According to the 2022 executive order, biotechnology and biomanufacturing can be used to “achieve our climate and energy goals, improve food security and sustainability, secure our supply chains, and grow the economy across all of America.”

Companies will receive “funding to produce business and technical plans that detail construction of domestic bioindustrial manufacturing production facilities under the Defense Industrial Base Consortium (DIBC) Other Transaction Agreement (OTA), a contract vehicle awarded and overseen by the Office of the Assistant Secretary of Defense for Industrial Base Policy,” according to the DOD.
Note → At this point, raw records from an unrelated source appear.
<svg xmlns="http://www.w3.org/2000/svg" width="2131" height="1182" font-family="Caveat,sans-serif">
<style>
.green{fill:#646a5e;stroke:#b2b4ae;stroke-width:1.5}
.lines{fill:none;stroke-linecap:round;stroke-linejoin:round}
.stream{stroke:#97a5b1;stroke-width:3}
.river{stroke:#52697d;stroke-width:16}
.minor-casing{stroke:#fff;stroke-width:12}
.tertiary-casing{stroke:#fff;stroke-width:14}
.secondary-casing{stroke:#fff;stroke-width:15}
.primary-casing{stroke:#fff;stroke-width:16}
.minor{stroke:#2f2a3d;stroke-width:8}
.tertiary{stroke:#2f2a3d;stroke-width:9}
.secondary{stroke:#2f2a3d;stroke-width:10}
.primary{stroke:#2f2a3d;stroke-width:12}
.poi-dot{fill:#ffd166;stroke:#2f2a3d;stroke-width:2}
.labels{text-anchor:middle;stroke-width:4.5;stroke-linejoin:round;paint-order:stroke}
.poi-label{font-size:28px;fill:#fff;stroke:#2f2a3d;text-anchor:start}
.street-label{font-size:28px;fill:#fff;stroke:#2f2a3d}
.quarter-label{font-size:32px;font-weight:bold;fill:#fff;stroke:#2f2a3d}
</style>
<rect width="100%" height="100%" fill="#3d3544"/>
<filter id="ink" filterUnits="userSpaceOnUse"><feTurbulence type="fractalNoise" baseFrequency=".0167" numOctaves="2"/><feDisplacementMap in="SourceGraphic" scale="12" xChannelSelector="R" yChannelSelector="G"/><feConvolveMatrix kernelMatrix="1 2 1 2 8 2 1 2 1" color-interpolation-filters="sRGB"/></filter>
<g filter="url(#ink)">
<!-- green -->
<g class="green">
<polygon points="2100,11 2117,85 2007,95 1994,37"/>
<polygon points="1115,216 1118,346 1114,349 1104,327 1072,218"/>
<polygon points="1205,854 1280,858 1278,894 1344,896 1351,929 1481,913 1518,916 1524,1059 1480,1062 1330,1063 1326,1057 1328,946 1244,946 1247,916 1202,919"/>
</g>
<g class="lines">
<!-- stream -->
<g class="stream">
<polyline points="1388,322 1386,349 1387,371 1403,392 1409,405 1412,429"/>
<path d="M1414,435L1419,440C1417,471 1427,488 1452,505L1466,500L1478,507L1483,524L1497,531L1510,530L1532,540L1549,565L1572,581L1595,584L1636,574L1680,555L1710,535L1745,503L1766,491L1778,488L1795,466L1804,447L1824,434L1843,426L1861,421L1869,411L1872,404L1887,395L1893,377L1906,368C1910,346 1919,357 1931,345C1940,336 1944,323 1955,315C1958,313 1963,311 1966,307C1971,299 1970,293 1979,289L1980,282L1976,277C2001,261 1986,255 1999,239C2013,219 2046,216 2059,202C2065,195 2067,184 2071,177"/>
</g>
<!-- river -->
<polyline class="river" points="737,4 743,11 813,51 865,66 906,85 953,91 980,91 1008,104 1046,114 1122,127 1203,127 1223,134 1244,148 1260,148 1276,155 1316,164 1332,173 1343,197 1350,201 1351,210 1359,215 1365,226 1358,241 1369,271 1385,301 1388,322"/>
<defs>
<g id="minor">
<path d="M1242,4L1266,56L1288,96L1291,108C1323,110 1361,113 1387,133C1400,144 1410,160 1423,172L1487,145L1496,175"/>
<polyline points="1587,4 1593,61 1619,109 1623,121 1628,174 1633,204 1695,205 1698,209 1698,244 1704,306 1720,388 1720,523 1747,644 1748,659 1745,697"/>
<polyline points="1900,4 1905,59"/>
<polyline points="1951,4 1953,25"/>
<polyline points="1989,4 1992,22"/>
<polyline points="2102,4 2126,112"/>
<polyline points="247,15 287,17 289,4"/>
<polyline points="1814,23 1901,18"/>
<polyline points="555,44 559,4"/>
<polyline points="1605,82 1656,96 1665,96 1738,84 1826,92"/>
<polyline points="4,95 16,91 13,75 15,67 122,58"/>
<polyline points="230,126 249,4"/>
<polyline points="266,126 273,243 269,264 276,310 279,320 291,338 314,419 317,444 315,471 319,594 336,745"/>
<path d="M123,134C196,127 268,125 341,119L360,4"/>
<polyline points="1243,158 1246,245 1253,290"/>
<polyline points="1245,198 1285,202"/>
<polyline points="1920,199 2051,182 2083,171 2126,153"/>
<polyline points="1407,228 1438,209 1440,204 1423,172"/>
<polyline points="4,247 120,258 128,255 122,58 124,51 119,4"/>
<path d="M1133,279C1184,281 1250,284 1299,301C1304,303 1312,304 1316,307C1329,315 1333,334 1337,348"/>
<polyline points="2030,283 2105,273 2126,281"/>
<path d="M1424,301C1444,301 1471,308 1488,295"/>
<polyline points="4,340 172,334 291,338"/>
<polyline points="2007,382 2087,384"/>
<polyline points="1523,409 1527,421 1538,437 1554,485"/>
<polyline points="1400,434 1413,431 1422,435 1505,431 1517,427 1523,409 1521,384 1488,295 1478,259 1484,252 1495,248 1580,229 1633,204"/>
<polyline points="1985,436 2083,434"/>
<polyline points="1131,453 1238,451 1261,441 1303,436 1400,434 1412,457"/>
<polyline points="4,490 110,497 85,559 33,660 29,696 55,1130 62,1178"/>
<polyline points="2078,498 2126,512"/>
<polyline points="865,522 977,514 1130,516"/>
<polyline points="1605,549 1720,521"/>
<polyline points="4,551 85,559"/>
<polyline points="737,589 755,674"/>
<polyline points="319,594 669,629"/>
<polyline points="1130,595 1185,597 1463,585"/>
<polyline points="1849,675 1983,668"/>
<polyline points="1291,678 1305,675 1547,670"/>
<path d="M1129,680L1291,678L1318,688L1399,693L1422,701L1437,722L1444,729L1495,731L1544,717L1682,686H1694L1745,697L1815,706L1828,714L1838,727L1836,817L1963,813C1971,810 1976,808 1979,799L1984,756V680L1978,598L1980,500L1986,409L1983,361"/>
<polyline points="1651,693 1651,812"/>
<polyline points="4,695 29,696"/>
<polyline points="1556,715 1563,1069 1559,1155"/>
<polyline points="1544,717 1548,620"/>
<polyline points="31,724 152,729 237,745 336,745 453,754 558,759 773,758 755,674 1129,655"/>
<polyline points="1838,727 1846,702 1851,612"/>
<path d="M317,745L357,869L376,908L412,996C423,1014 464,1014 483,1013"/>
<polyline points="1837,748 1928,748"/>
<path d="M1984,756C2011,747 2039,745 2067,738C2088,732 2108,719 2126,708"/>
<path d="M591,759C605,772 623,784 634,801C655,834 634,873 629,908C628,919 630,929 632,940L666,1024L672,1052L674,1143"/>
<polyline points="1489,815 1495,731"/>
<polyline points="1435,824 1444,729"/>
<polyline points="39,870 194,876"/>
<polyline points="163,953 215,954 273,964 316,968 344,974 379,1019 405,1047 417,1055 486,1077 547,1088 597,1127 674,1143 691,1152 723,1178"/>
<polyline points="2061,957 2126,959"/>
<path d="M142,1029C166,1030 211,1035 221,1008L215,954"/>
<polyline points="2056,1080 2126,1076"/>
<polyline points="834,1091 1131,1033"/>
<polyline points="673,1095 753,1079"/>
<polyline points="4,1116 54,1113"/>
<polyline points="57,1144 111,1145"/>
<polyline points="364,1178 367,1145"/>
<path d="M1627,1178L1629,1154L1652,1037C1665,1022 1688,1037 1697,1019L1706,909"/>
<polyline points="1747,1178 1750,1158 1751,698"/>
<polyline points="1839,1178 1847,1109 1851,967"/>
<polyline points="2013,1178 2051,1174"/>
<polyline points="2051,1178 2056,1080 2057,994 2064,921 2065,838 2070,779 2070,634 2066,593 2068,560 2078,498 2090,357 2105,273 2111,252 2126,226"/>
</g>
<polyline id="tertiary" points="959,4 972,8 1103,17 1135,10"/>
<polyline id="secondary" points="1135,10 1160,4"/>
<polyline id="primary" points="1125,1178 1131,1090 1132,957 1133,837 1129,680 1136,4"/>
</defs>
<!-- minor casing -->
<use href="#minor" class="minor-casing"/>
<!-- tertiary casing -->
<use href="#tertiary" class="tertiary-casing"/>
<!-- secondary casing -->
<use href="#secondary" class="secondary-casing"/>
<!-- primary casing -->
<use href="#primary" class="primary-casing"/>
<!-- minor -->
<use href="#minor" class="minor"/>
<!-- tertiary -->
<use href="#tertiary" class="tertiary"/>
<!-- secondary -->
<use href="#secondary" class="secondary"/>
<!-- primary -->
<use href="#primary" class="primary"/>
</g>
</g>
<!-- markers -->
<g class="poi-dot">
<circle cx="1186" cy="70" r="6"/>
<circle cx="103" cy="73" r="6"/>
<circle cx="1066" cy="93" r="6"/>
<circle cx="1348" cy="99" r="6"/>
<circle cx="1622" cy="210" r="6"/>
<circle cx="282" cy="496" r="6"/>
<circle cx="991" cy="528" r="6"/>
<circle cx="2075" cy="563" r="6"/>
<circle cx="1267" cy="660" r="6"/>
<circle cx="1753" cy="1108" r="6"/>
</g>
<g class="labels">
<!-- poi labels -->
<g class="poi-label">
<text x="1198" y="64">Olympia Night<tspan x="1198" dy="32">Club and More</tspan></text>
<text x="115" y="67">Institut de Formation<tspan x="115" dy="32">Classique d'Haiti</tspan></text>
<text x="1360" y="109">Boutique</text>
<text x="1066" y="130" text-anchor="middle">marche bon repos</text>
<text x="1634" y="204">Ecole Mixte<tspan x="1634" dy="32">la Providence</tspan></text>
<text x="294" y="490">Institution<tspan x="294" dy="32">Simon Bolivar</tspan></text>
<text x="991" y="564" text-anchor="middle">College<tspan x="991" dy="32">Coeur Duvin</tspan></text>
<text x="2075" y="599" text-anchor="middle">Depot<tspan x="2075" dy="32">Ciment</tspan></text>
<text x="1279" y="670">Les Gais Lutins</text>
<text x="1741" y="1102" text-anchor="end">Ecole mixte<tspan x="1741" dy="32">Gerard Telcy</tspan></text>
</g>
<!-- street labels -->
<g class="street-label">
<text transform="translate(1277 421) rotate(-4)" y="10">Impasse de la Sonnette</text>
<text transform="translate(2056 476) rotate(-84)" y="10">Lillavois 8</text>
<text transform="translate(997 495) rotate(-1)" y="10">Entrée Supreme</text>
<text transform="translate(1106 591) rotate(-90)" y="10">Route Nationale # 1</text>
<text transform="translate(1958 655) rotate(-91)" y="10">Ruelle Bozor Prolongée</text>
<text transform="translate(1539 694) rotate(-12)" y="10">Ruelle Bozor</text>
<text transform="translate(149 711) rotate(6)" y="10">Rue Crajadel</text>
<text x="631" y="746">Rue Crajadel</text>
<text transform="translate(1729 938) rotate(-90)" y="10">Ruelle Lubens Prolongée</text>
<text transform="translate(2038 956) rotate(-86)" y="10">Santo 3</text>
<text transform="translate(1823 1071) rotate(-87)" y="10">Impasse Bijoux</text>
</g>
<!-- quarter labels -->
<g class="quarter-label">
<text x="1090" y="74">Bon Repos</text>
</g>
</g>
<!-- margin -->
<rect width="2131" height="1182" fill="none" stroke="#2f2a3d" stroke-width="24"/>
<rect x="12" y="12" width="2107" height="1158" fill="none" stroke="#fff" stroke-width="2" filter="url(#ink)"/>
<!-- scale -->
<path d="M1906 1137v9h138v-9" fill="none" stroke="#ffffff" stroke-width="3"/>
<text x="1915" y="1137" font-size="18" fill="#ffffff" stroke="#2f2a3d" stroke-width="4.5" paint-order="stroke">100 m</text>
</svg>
The awards aim to help build “resilient supply chains and address emerging threats,” said Deputy Assistant Secretary of Defense for Industrial Base Resilience Carla Zeppieri.

Paul Shapiro, CEO of The Better Meat Company, said the United States will be “greatly advantaged by taking a leadership role in biomanufacturing, especially when it comes to efficient, innovative methods of food production.”

The Better Company Meat Company uses protein from fermented fungi to create its fake meat. The lab-grown meat product is called Rhiza.

Earlier this year, the DOD sought to give service members lab-grown protein.

The DOD has since backed down from the effort.

The National Cattlemen’s Beef Association (NCBA) announced in July that after “weeks of engaging with Congress and speaking out against this plan, we are thrilled to have DoD confirmation that lab-grown protein is not on the menu for our nation’s servicemembers. These men and women make the greatest sacrifices every day in service to our country and they deserve high-quality, nutritious, and wholesome food like real beef grown by American farmers and ranchers.”

NCBA Senior Director of Government Affairs Sigrid Johannes said that while the DOD “can and should be on the cutting edge of science,” there is a “big difference between industrial or defense applications and the food we put in our bodies. U.S. farmers and ranchers are more than capable of meeting the military’s need for high-quality protein.”